** Data shown **
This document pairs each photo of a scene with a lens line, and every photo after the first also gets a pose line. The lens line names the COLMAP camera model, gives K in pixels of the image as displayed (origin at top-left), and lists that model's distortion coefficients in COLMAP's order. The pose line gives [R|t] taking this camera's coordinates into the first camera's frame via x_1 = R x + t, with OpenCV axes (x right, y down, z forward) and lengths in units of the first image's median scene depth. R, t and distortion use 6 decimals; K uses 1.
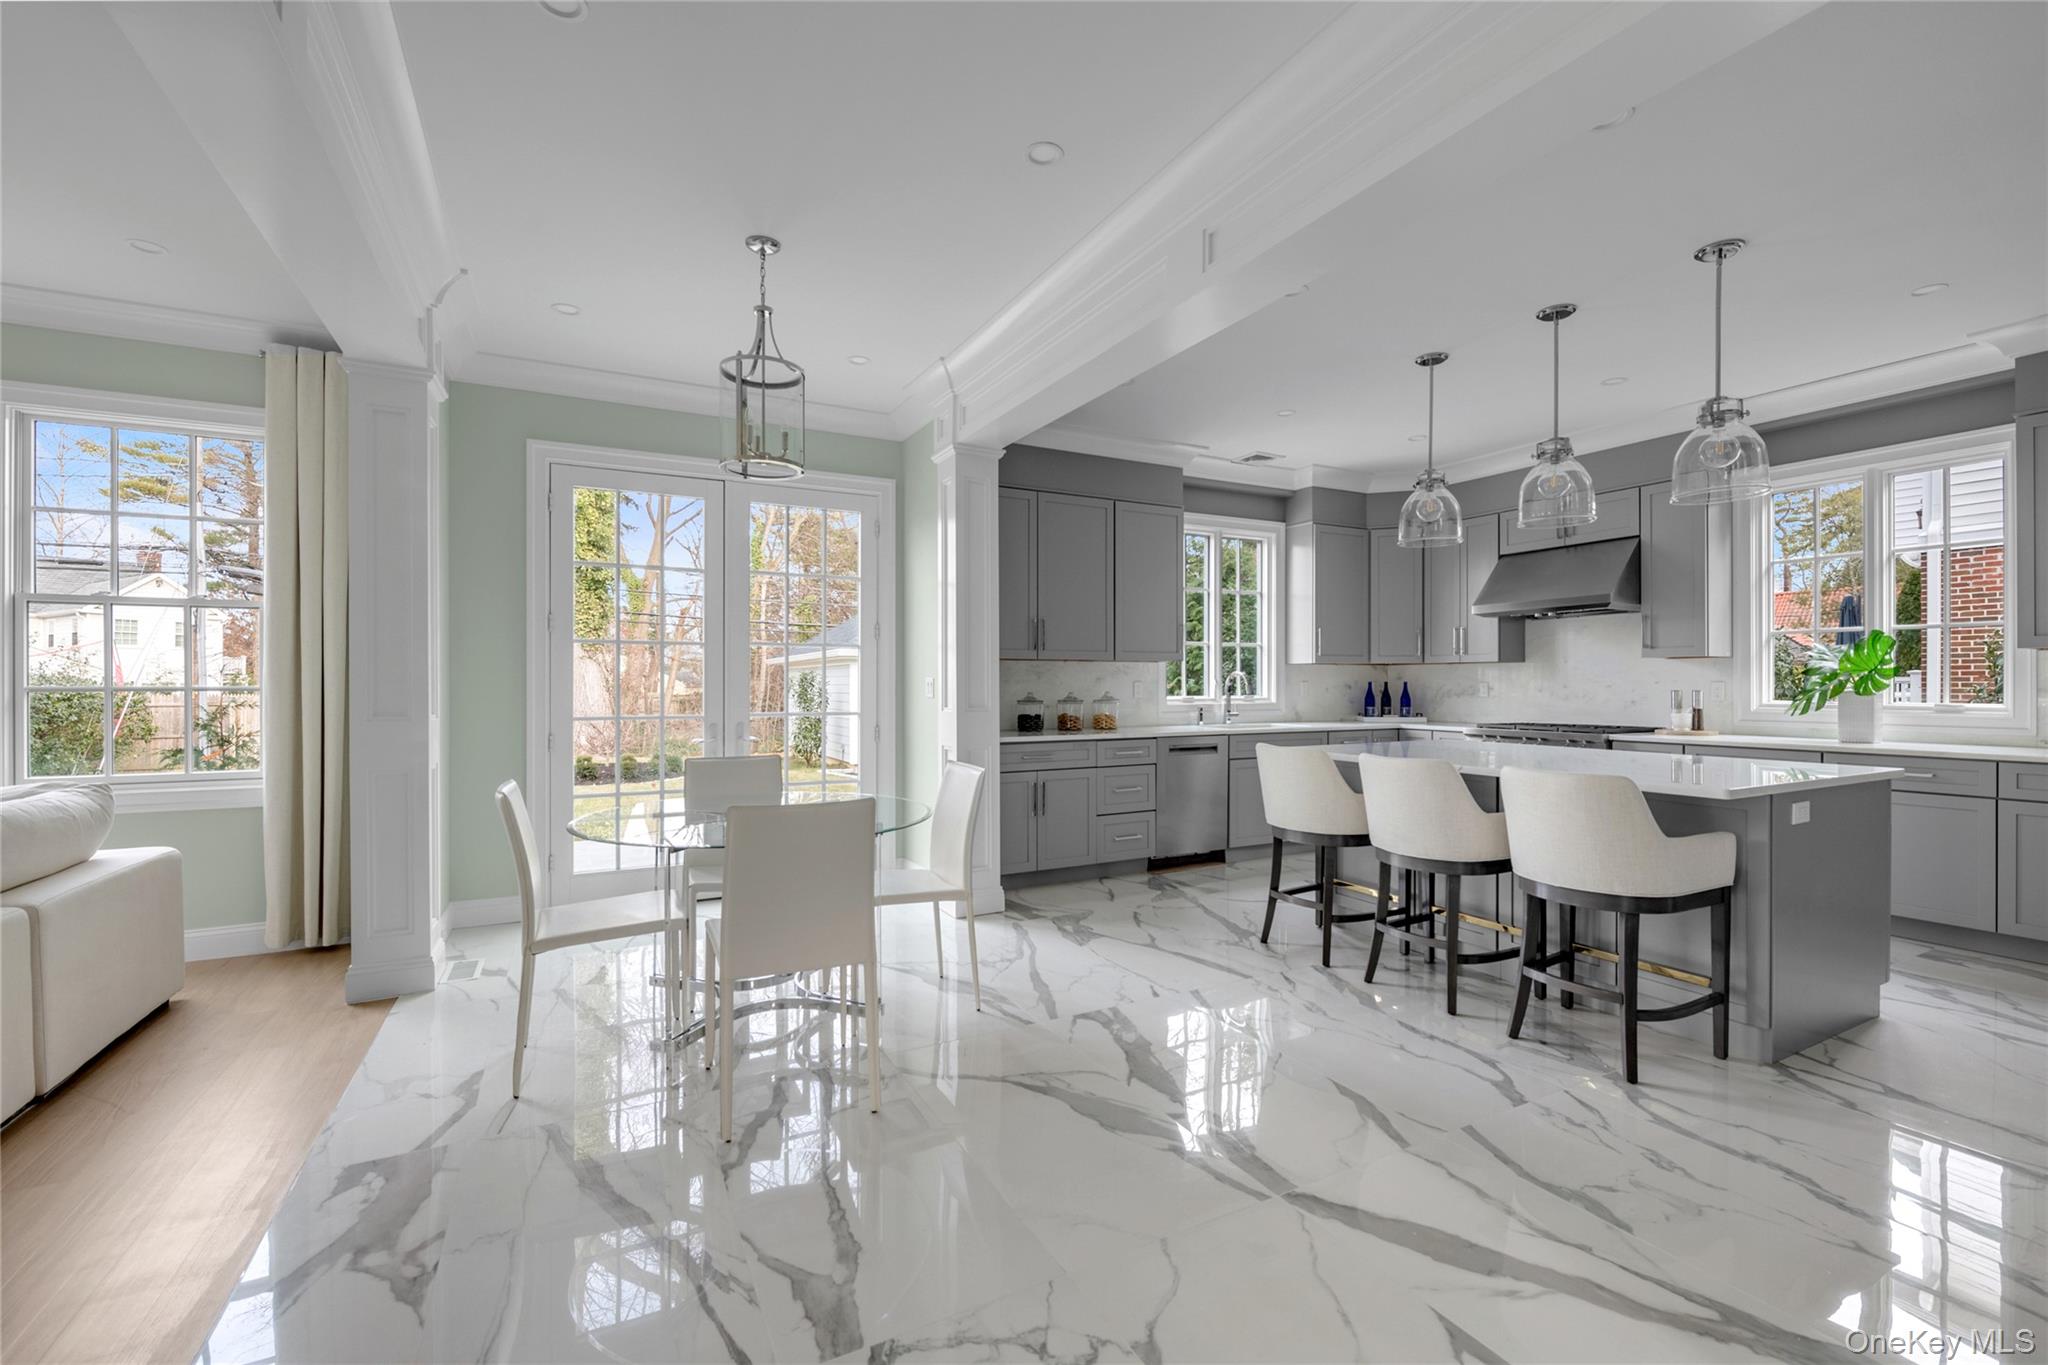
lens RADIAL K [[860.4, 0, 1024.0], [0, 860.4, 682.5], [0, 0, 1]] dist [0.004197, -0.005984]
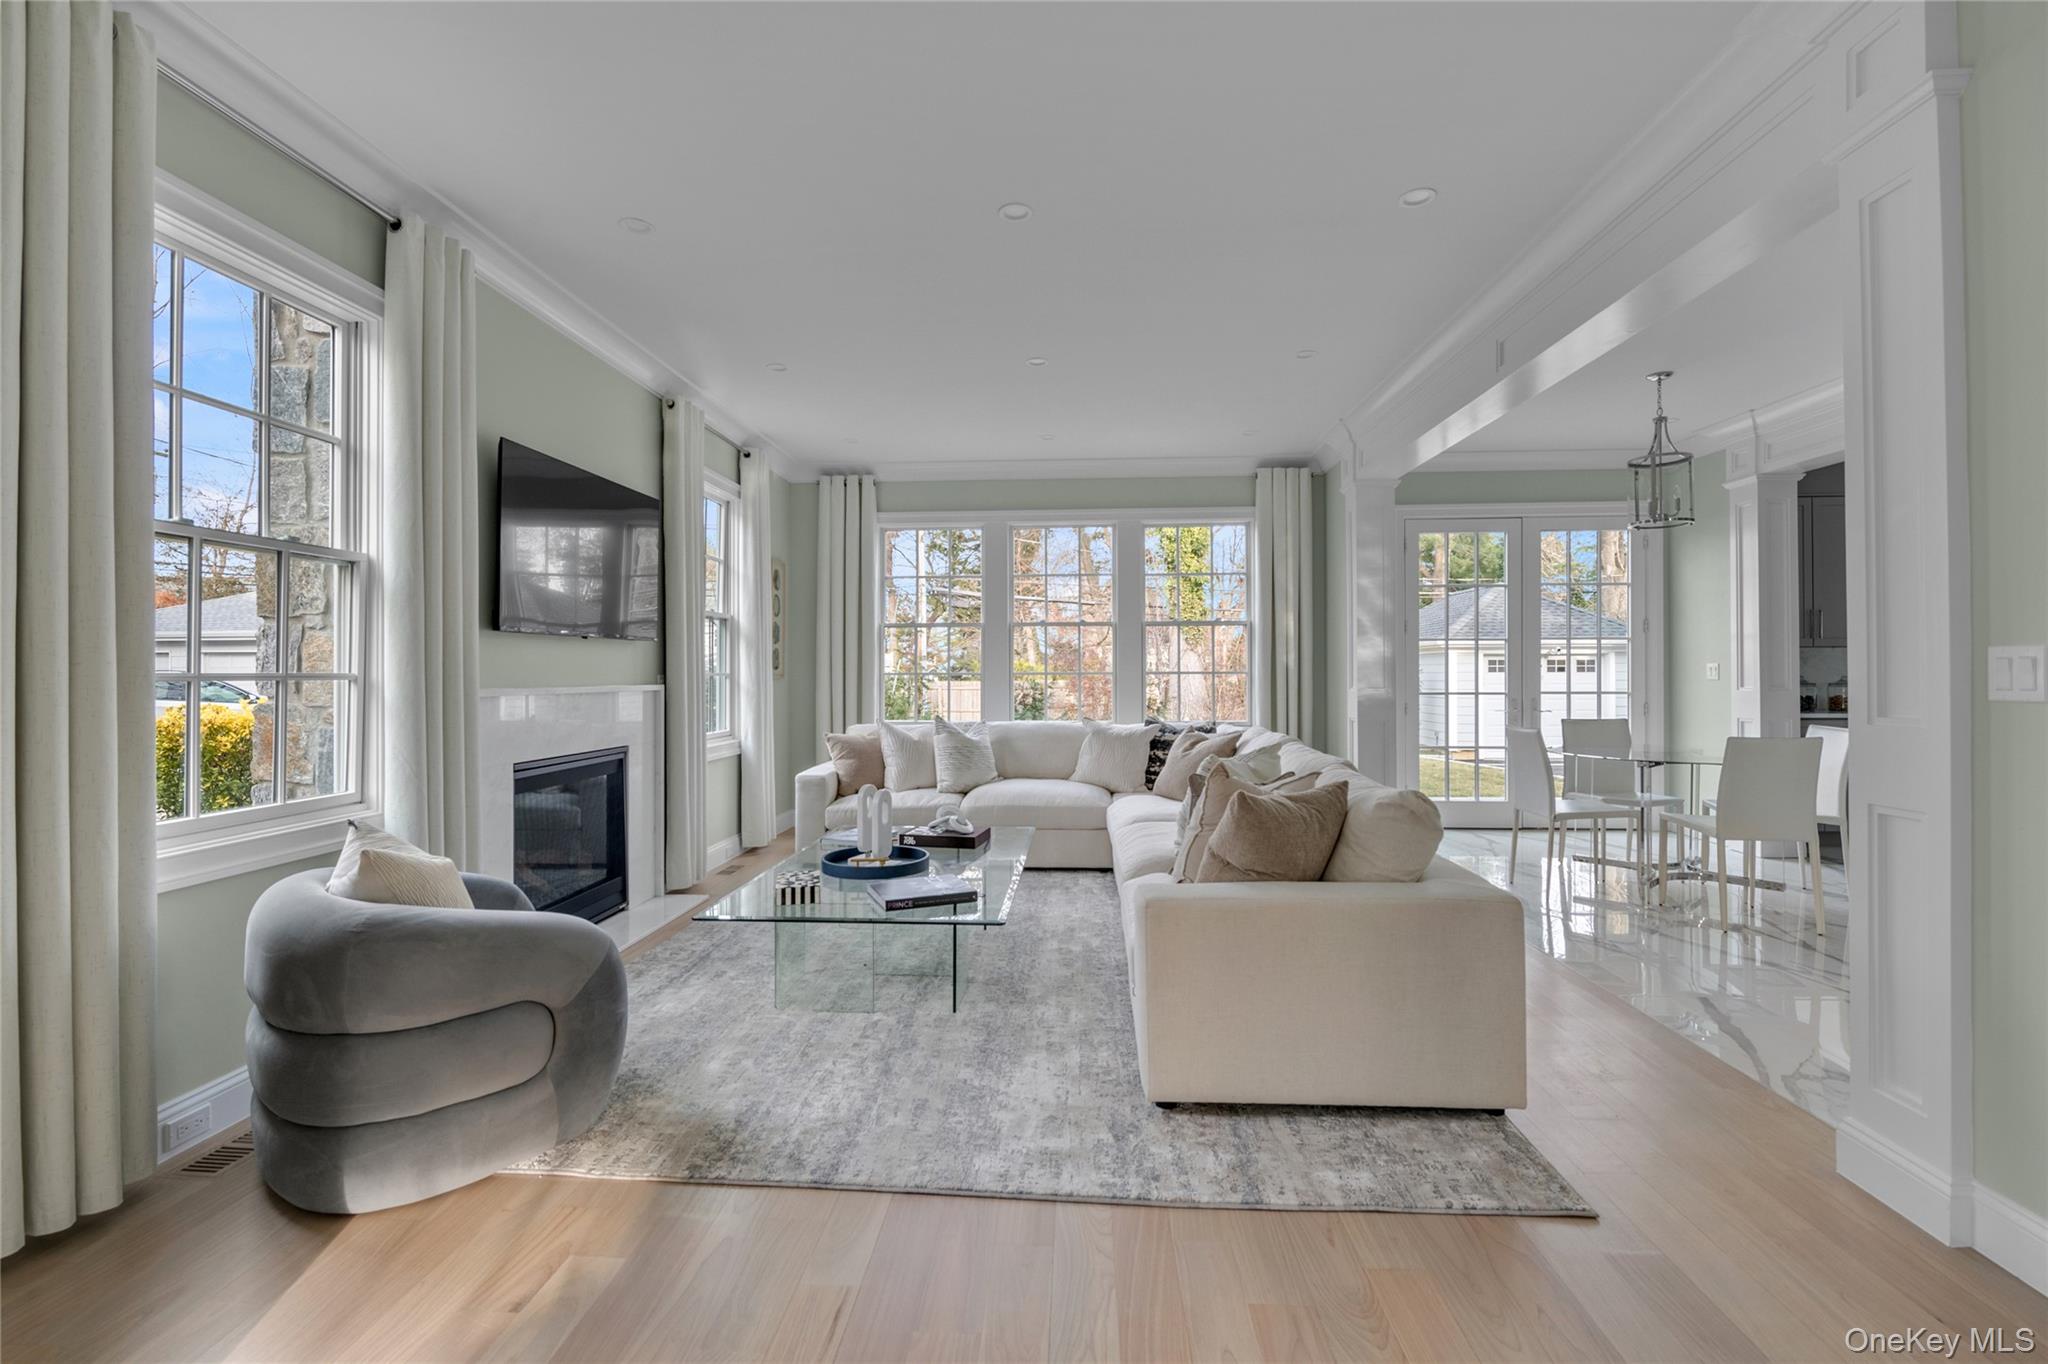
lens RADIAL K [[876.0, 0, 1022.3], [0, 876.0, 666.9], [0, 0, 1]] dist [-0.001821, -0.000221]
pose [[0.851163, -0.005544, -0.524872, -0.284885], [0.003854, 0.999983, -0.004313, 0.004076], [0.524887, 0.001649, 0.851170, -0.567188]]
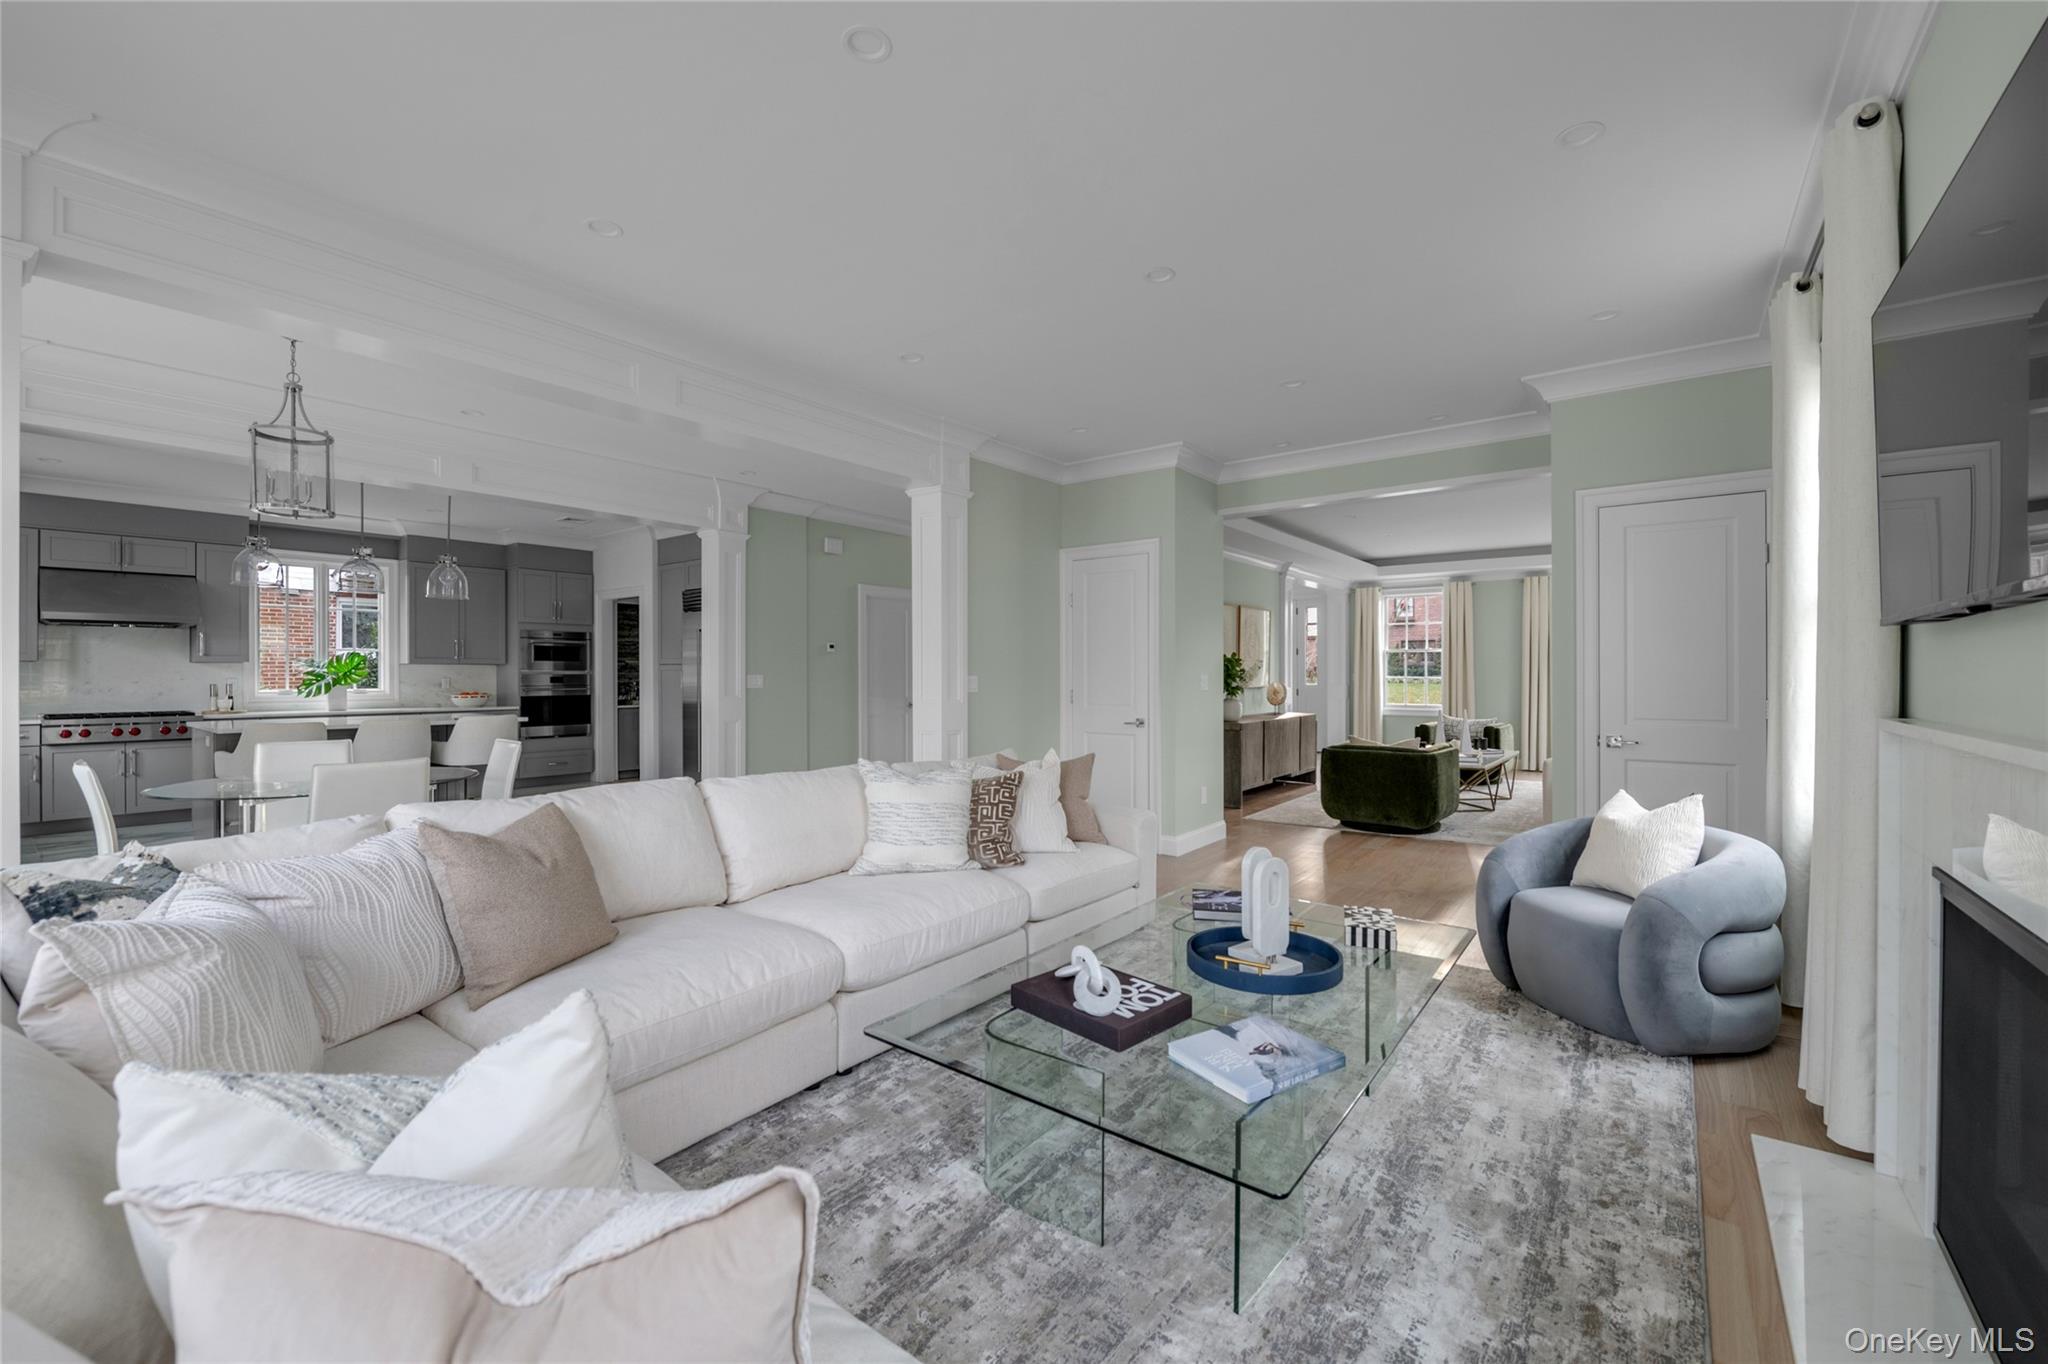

** What is expected **
Each line of the data must be restated exactly, and the pictures must be left out.

** Result of the task **
This document pairs each photo of a scene with a lens line, and every photo after the first also gets a pose line. The lens line names the COLMAP camera model, gives K in pixels of the image as displayed (origin at top-left), and lists that model's distortion coefficients in COLMAP's order. The pose line gives [R|t] taking this camera's coordinates into the first camera's frame via x_1 = R x + t, with OpenCV axes (x right, y down, z forward) and lengths in units of the first image's median scene depth. R, t and distortion use 6 decimals; K uses 1.
lens RADIAL K [[860.4, 0, 1024.0], [0, 860.4, 682.5], [0, 0, 1]] dist [0.004197, -0.005984]
lens RADIAL K [[876.0, 0, 1022.3], [0, 876.0, 666.9], [0, 0, 1]] dist [-0.001821, -0.000221]
pose [[0.851163, -0.005544, -0.524872, -0.284885], [0.003854, 0.999983, -0.004313, 0.004076], [0.524887, 0.001649, 0.851170, -0.567188]]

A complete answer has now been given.